⟨
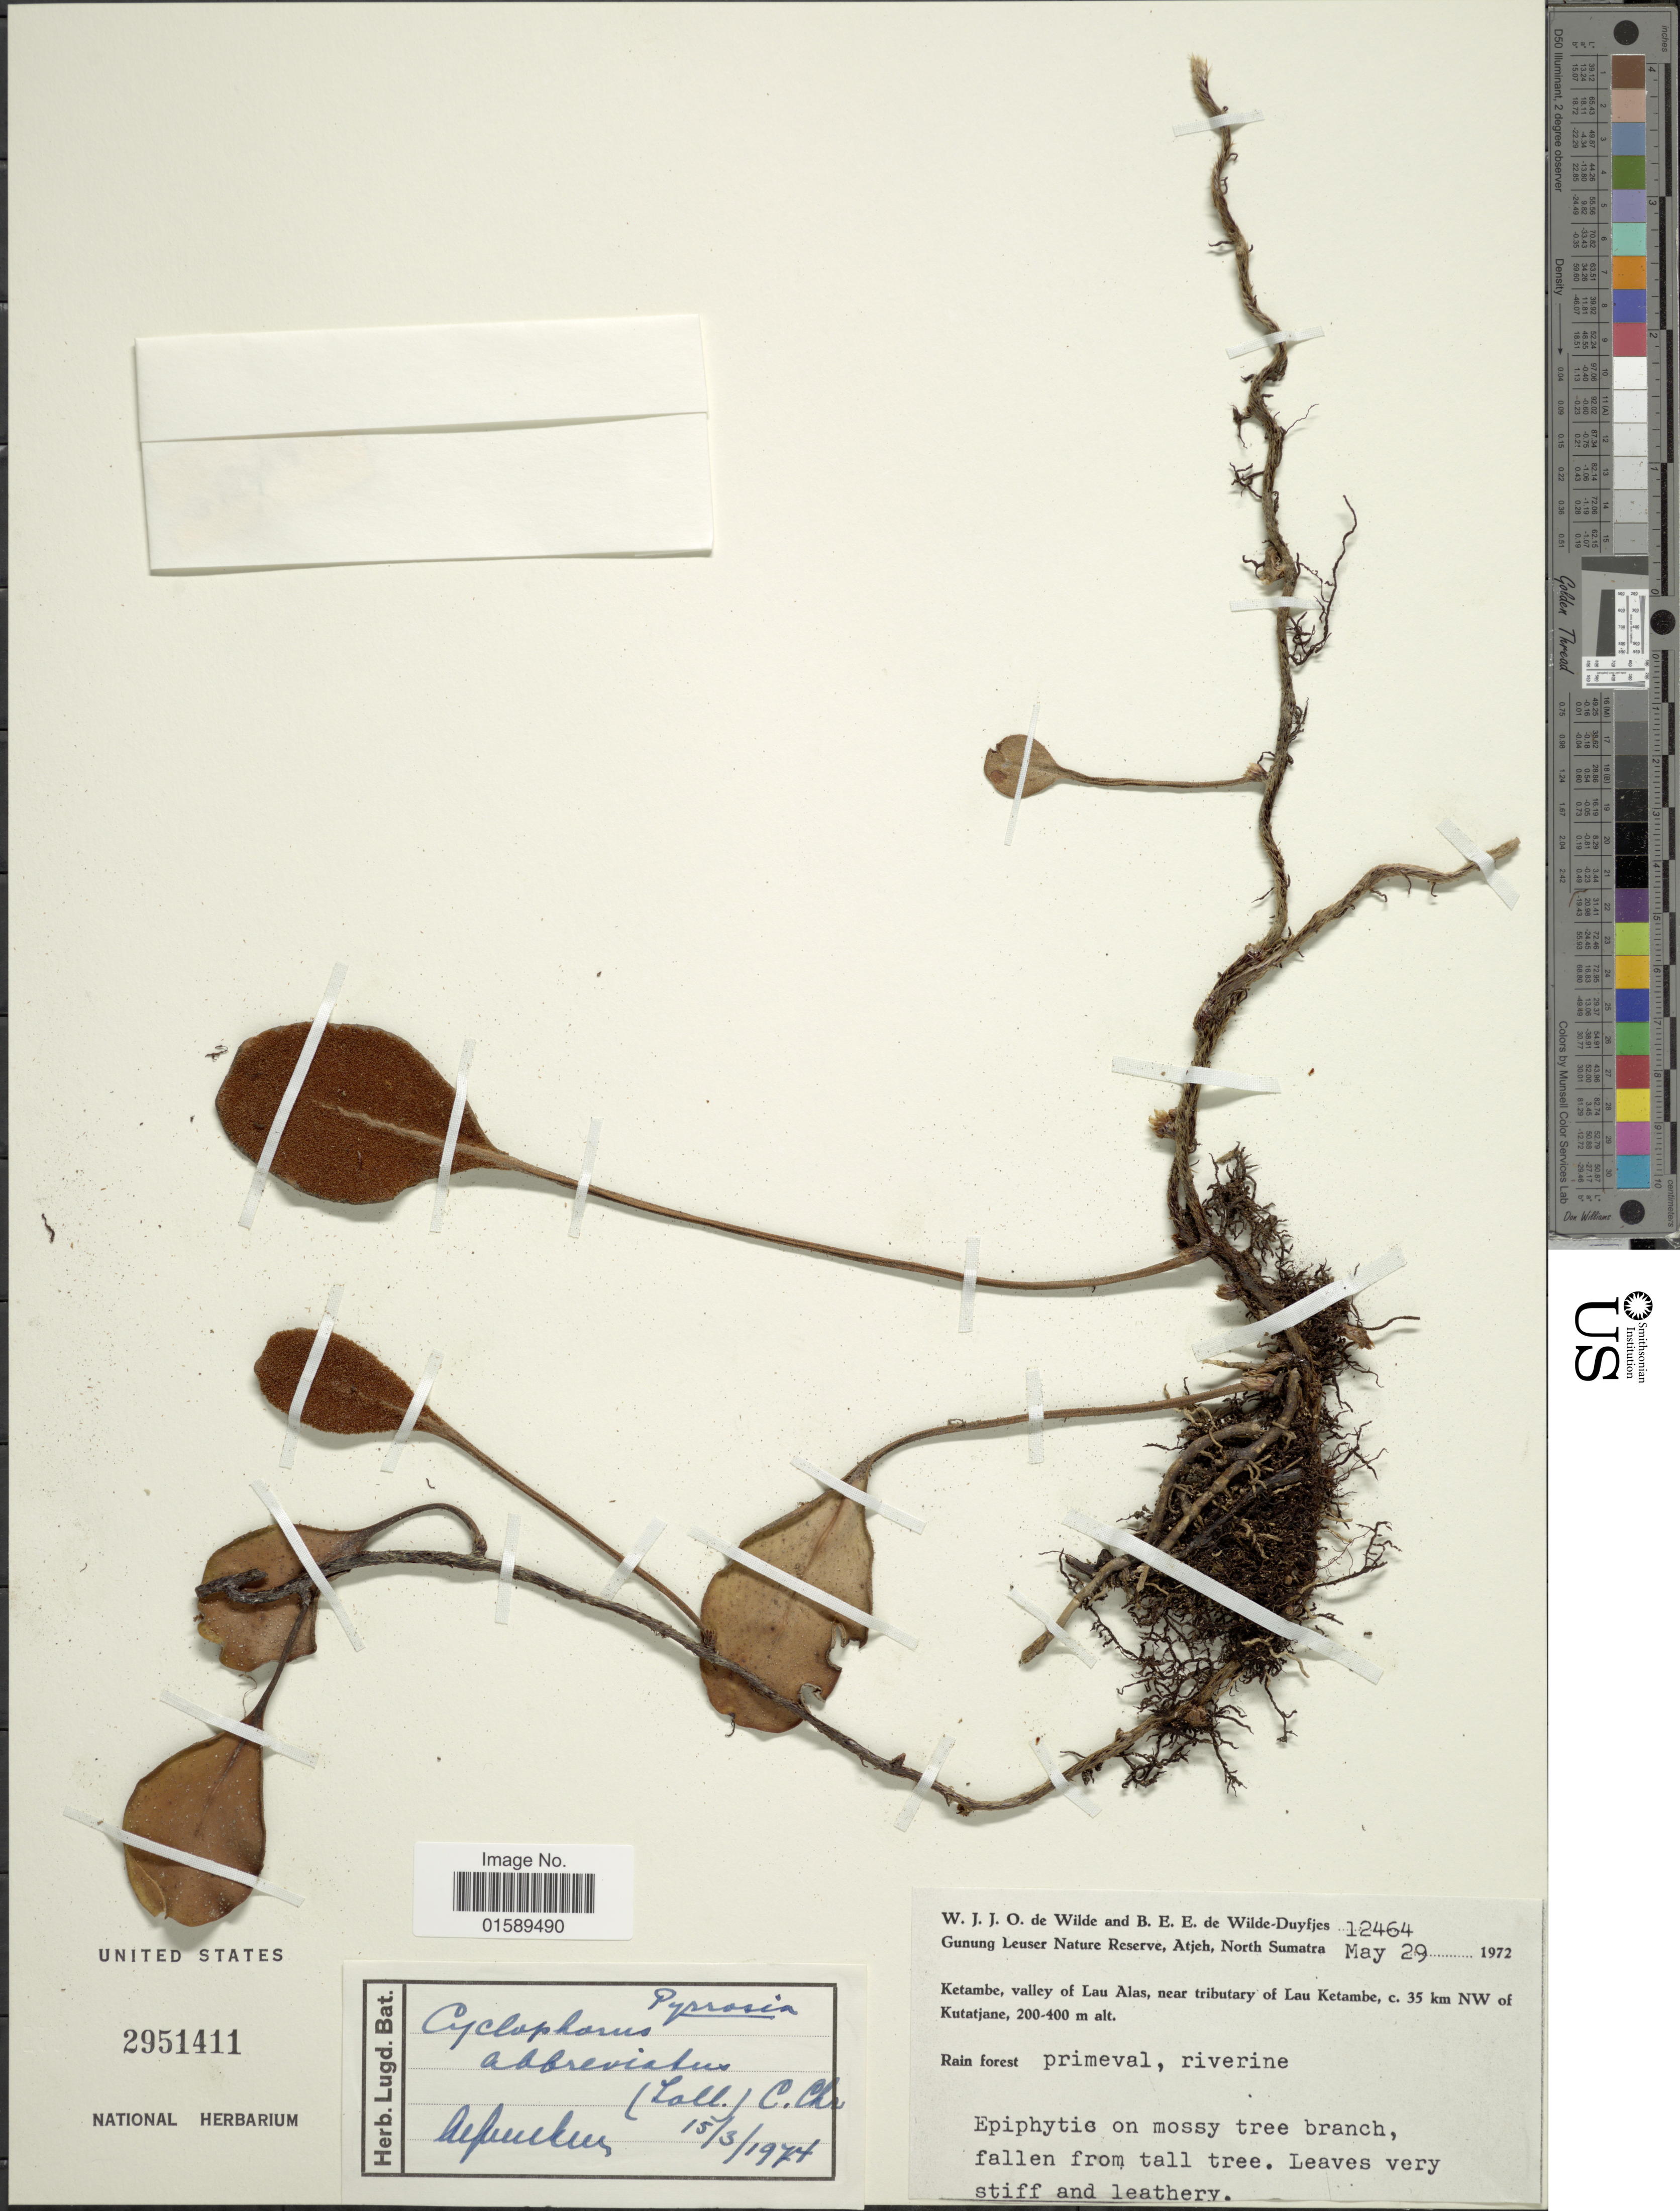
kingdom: Plantae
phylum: Tracheophyta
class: Polypodiopsida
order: Polypodiales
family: Polypodiaceae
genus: Pyrrosia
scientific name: Pyrrosia abbreviata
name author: (Zoll. & Moritz) Tagawa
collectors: W. J. de Wilde & B. E. de Wilde-Duyfjes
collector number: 12464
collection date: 1972-05-29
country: Indonesia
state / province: Sumatra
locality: Gunung Leuser Nature Reserve, Atjeh, North Sumatra. Ketambe, valley of Lau Alas, near tributary of Lau Ketambe, c. 35 km NW of Kutajane.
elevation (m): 200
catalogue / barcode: US 2951411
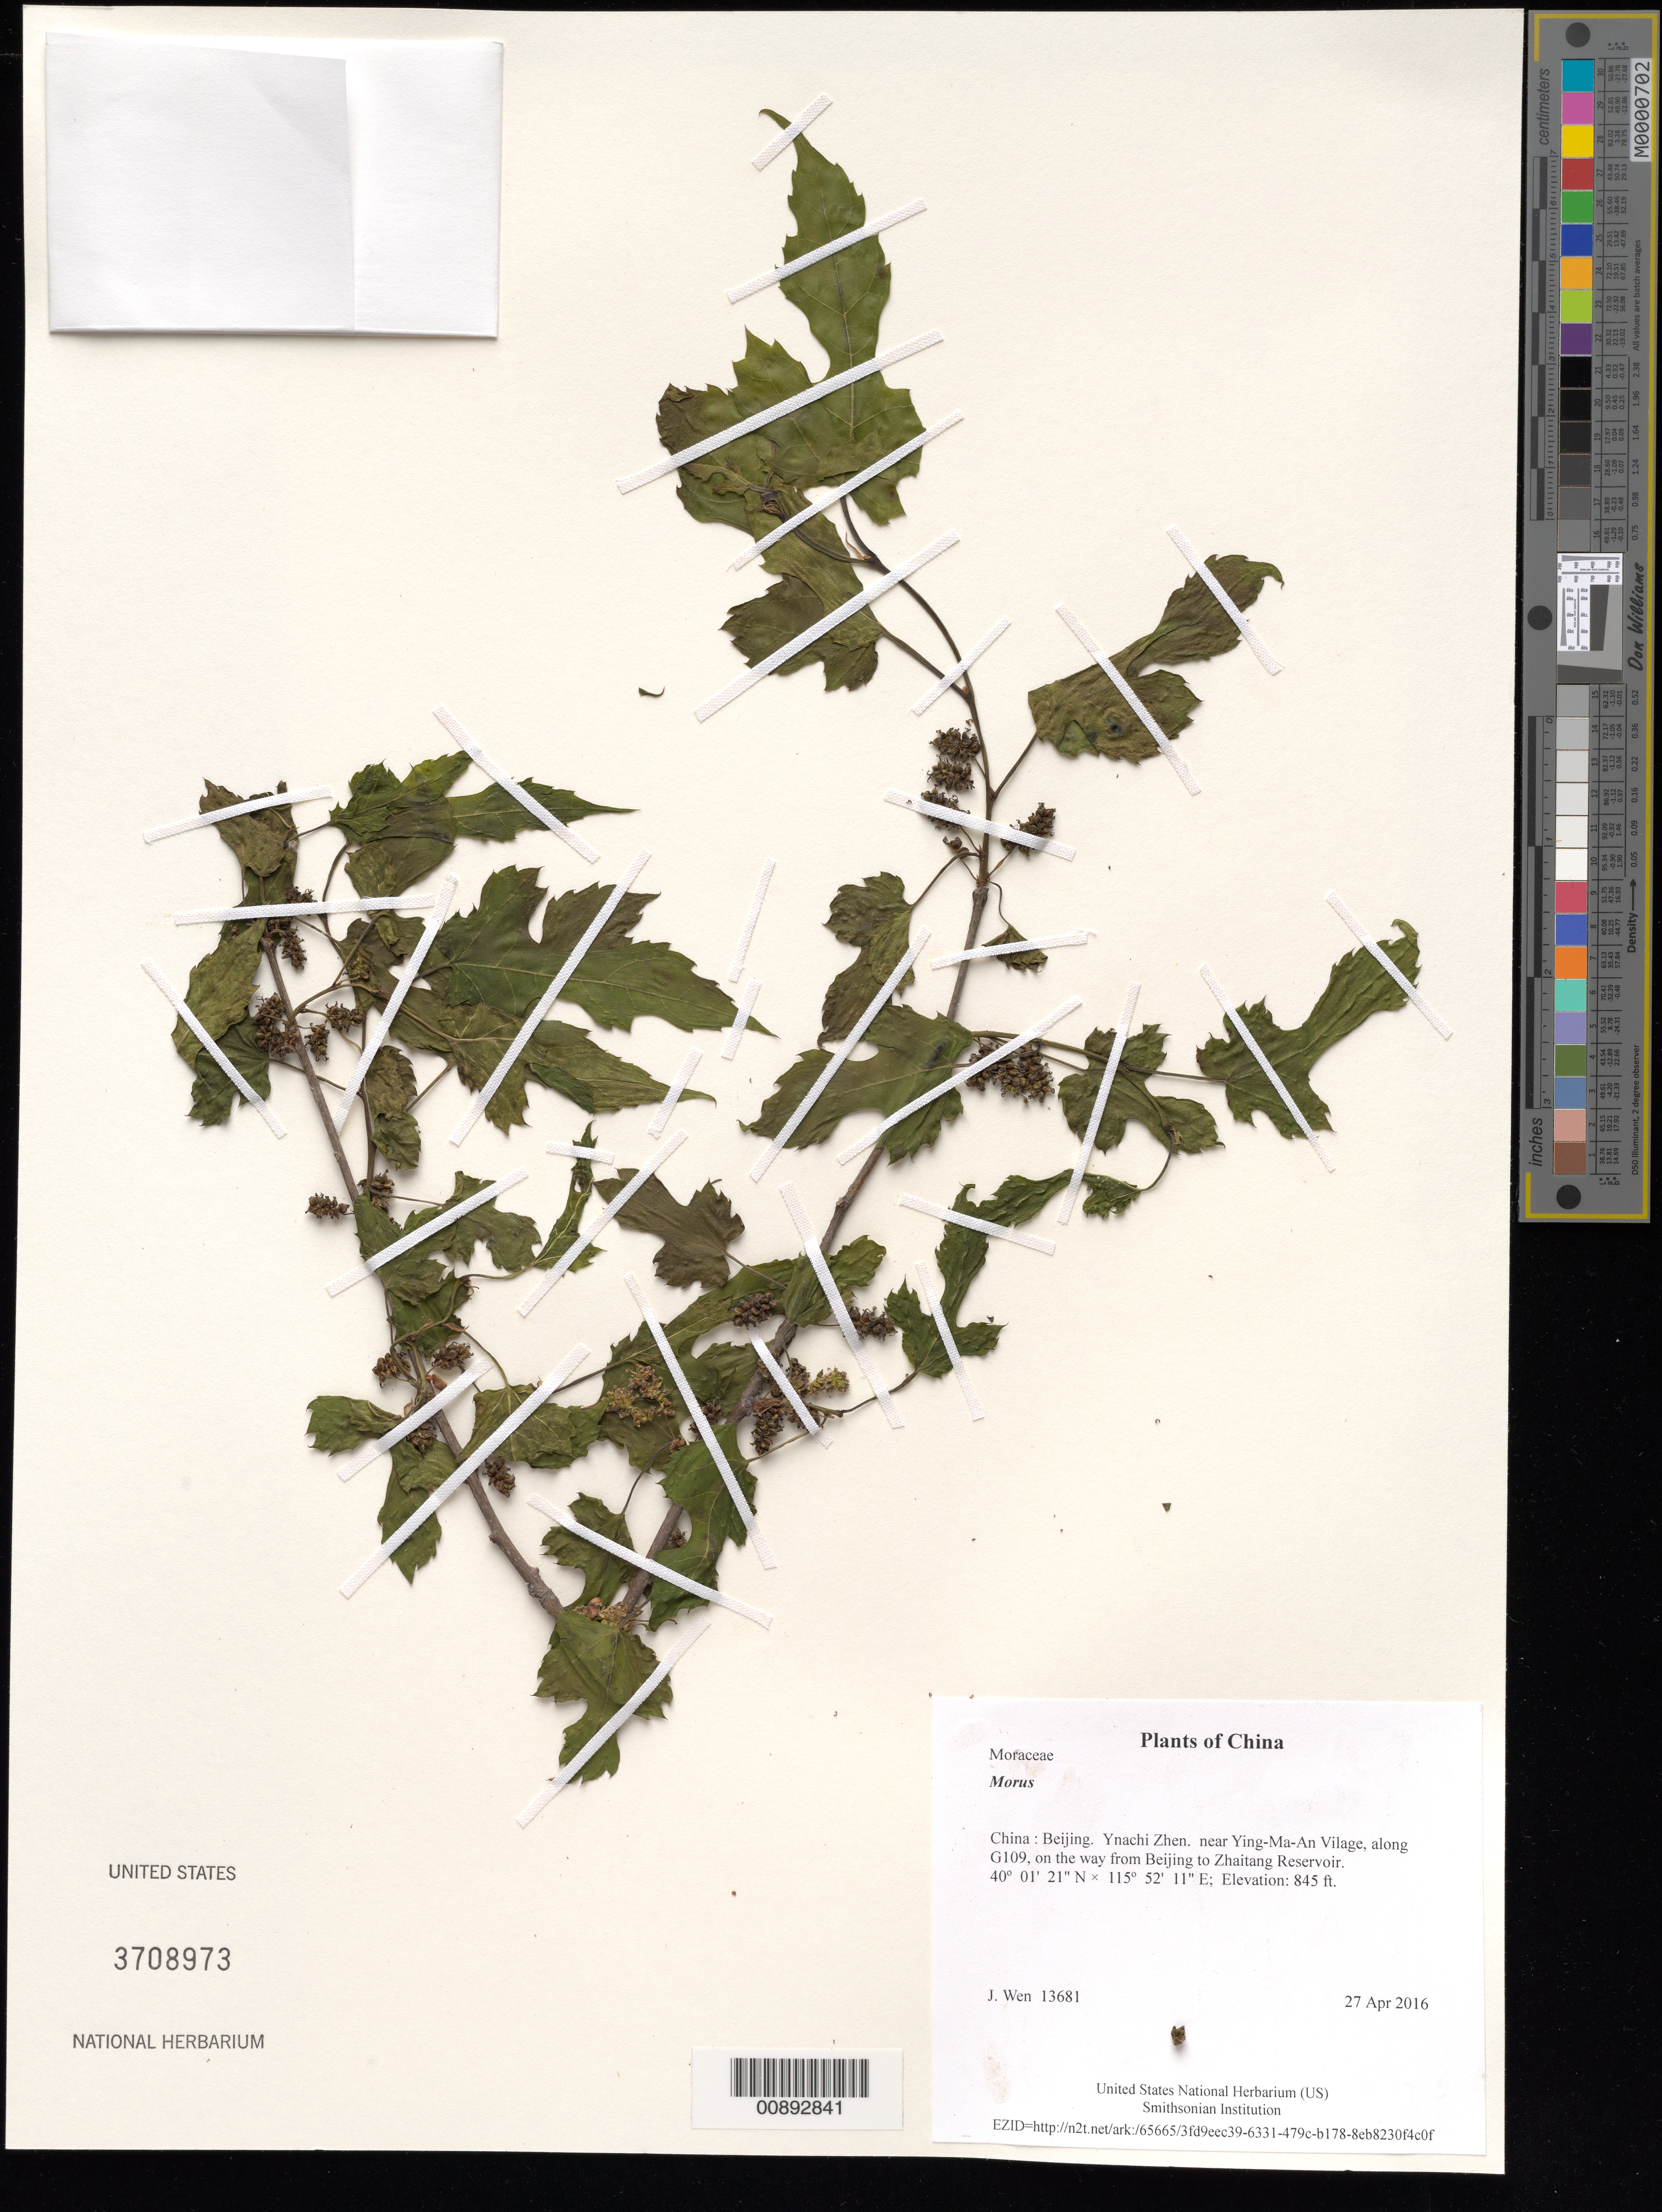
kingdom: Plantae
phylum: Tracheophyta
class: Magnoliopsida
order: Rosales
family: Moraceae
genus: Morus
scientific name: Morus sp.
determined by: Wen, Jun, (BOT), Smithsonian Institution - National Museum of Natural History (UNITED STATES)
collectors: J. Wen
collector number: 13681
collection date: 2016-04-27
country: China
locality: Beijing. Ynachi Zhen. near Ying-Ma-An Vilage, along G109, on the way from Beijing to Zhaitang Reservoir.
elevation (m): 258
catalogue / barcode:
⟩
Copy out the data above with "elevation (m)" swapped for "altitude (m)" each time it appears and everything else kept the same. Leave the pictures out.

Completed task
kingdom: Plantae
phylum: Tracheophyta
class: Polypodiopsida
order: Polypodiales
family: Polypodiaceae
genus: Pyrrosia
scientific name: Pyrrosia abbreviata
name author: (Zoll. & Moritz) Tagawa
collectors: W. J. de Wilde & B. E. de Wilde-Duyfjes
collector number: 12464
collection date: 1972-05-29
country: Indonesia
state / province: Sumatra
locality: Gunung Leuser Nature Reserve, Atjeh, North Sumatra. Ketambe, valley of Lau Alas, near tributary of Lau Ketambe, c. 35 km NW of Kutajane.
altitude (m): 200
catalogue / barcode: US 2951411
kingdom: Plantae
phylum: Tracheophyta
class: Magnoliopsida
order: Rosales
family: Moraceae
genus: Morus
scientific name: Morus sp.
determined by: Wen, Jun, (BOT), Smithsonian Institution - National Museum of Natural History (UNITED STATES)
collectors: J. Wen
collector number: 13681
collection date: 2016-04-27
country: China
locality: Beijing. Ynachi Zhen. near Ying-Ma-An Vilage, along G109, on the way from Beijing to Zhaitang Reservoir.
altitude (m): 258
catalogue / barcode:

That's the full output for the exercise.